The  lady said “Go and meet the manager.” There was no indication on who the manager was and where his or office was. A man directed me to a cubicle nearby. Some ladies and men were caged in. The place was a little better than a police barrack. I felt a disgusting, putrid, foul smell. I had to endure.

“You missed your flight? Eh! Go and pay money now.”

I challenged her: “ When you postponed my flight, did you pay me any money?” She shrugged, a kind of gesture that one could write a whole book: What’s my business with that; you can go to hell; what the hell can you do; we have your scrotum in our palms, you can’t do nothing; we are the boss here, you are nobody.

“Next time, ask questions”

Me: If I didn’t ask questions, I did I come here? If I didn’t ask questions, why was I told to come by 6pm for the flight?” She feigned busy, took her phone and began to converse in her dialect.

One arrogant fellow behind beckoned to me: “Yah maney na 11 thaison and 219 naira.”
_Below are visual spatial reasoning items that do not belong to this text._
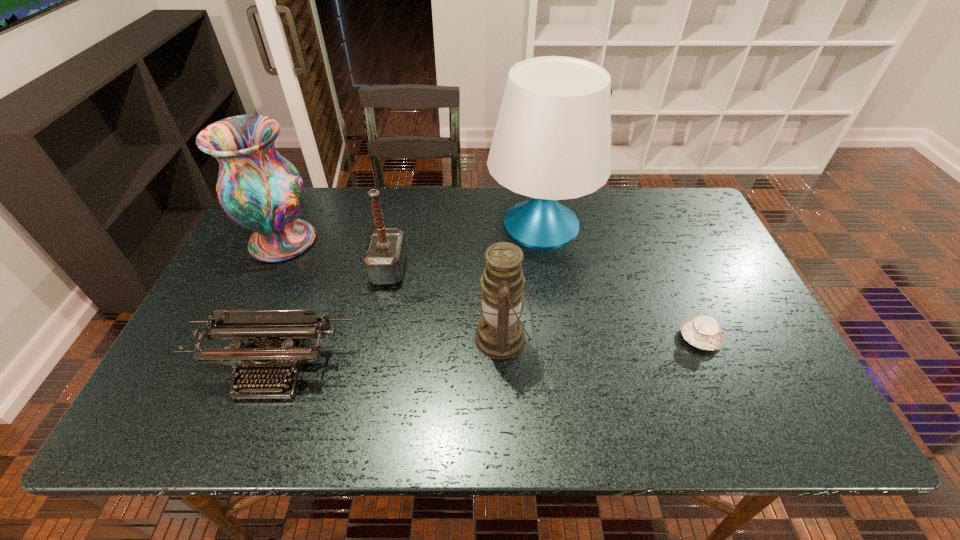
Where is `free space between the second shortest object and the hammer`? free space between the second shortest object and the hammer is located at coordinates (332, 319).

You are a GUI agent. You are given a task and a screenshot of the screen. Output one action in this format:
    pyautogui.click(x=<x>, y=<y>)
    Task: Click on the vacant space in between the oil lamp and the rightmost object
    The image size is (960, 540).
    Given the screenshot: What is the action you would take?
    pyautogui.click(x=601, y=338)

Find the location of a particular element. The height and width of the screenshot is (540, 960). free space between the hammer and the typewriter is located at coordinates (332, 319).

Identify the location of vacant point located between the typewriter and the oil lamp. (389, 353).

Image resolution: width=960 pixels, height=540 pixels. I want to click on free space between the vase and the hammer, so click(x=336, y=255).

Find the location of a particular element. free space that is in between the second shortest object and the oil lamp is located at coordinates 389,353.

You are a GUI agent. You are given a task and a screenshot of the screen. Output one action in this format:
    pyautogui.click(x=<x>, y=<y>)
    Task: Click on the object that stands as the second closest to the oil lamp
    
    Given the screenshot: What is the action you would take?
    pyautogui.click(x=385, y=255)

You are a GUI agent. You are given a task and a screenshot of the screen. Output one action in this format:
    pyautogui.click(x=<x>, y=<y>)
    Task: Click on the object that is the closest to the second tallest object
    
    Given the screenshot: What is the action you would take?
    pyautogui.click(x=385, y=255)

This screenshot has width=960, height=540. I want to click on free region that satisfies the following two spatial constraints: 1. on the front-facing side of the tallest object; 2. on the front side of the oil lamp, so click(558, 338).

The image size is (960, 540). In order to click on free space that satisfies the following two spatial constraints: 1. on the front-facing side of the tallest object; 2. on the typing side of the typewriter in this screenshot , I will do `click(563, 369)`.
So I should pay 11,219 naira? At this moment, not missing the 6pm flight was the biggest challenge. I pulled my wallet and paid.
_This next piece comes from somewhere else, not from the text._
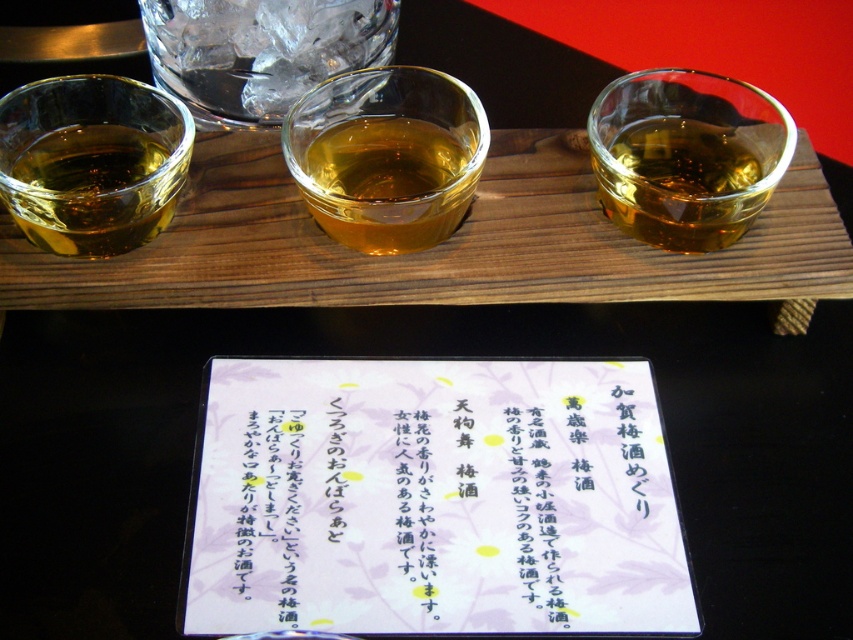
You are a bartender who needs to place a 7.5 inch long cocktail shaker on the tray. The white paper at center and translucent glass at upper center are the only items on the tray. Can you fit the shaker between them without moving any existing items?

The white paper at center and translucent glass at upper center are 7.09 inches apart. Since the cocktail shaker is 7.5 inches long, which is longer than the available space between them, it cannot be placed there without moving existing items.

You are arranging a Japanese tea ceremony and need to place the white paper at center and the translucent glass at upper center on a narrow shelf. The shelf is only wide enough for one of them. Based on their widths, which item should you place on the shelf first to ensure it fits?

The white paper at center has a greater width than the translucent glass at upper center. Therefore, you should place the translucent glass at upper center first since it is narrower and more likely to fit on the narrow shelf.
“I don’t have change,” the fellow snapped.

“You must give me my change,” I scowled.

“Let me go and find it.” The crook disappeared into the crowd. He left with my change, less than 100 naira but worth a million naira if the grain of faith in the episode is considered. It was a little thing, but there is always a huge element of faith as big as monument in every distrust. I wanted my change. Arik would not have collected its own money less one naira. This attitude by Arik is nothing but corporate banditry. The workers behave as if the success of the enterprise meant nothing to them. They acted as if Arik had no public image they should preserve of guide jealously. They were full of contempt and irredeemably nasty. I wondered if they never had any training in public relations. I left for the departure hall without my change. The 6pm flight was gone. “Go wait till 10pm” Can you imagine. I stood there, fuming. There was no sense of remorse. I do not know how a country can develop where humans are treated like cockroaches on the sidewalk by profiteers whose wealth depends on our sweat. While waiting for my flight, cancellation of another airline flight was announced. I overheard two victims lamenting as they filed on a line from the departure hall. He was saying aloud: I”d rather stay inside the airport than to be lodged five people in a room.”
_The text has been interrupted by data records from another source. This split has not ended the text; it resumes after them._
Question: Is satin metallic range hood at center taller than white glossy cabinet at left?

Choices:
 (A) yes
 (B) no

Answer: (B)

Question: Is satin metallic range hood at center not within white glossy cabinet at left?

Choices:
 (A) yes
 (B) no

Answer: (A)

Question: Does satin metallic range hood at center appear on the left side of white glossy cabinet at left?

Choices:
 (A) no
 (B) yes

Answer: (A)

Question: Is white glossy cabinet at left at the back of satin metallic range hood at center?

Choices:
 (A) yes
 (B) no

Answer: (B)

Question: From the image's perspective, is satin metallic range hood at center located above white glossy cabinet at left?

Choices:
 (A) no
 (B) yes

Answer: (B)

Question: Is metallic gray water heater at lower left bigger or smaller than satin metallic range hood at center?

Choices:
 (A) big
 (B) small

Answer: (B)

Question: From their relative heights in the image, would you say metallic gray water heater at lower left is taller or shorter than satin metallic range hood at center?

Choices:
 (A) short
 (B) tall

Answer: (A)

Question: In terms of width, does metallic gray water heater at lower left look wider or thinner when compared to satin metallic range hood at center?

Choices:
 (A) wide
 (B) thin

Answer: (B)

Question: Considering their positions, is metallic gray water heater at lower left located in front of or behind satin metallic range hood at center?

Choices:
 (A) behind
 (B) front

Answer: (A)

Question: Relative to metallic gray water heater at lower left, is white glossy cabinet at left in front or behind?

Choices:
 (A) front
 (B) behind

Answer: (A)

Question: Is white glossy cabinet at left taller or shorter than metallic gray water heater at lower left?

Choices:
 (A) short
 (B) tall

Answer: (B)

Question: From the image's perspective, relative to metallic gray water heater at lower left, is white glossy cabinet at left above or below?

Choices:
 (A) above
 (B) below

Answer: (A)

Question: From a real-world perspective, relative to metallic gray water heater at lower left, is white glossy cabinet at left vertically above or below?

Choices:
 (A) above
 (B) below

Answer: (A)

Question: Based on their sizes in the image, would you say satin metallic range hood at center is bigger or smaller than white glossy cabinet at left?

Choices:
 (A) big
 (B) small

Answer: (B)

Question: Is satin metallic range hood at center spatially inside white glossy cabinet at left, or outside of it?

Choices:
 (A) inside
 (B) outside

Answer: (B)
We took after later, with the aircraft sounding like an old Bedford lorry. Some passengers already had their hand fans to deal with the indoor heat. The attendant made matters worse when he came to me: “You are sitting at the exit door. In case of emergency, pull the red knob. If you land on water, use the so and so.”  I told my inner self: “Go back from me, you devil !!!.”

I didn’t get home until 1.30 am, after 16 hours of torture for a one hour journey. I’m still wondering how a country that hopes to meet (not global standards) West African standards will have airlines who are the country’s first rubbish the nation and even pour faeces on her humanity.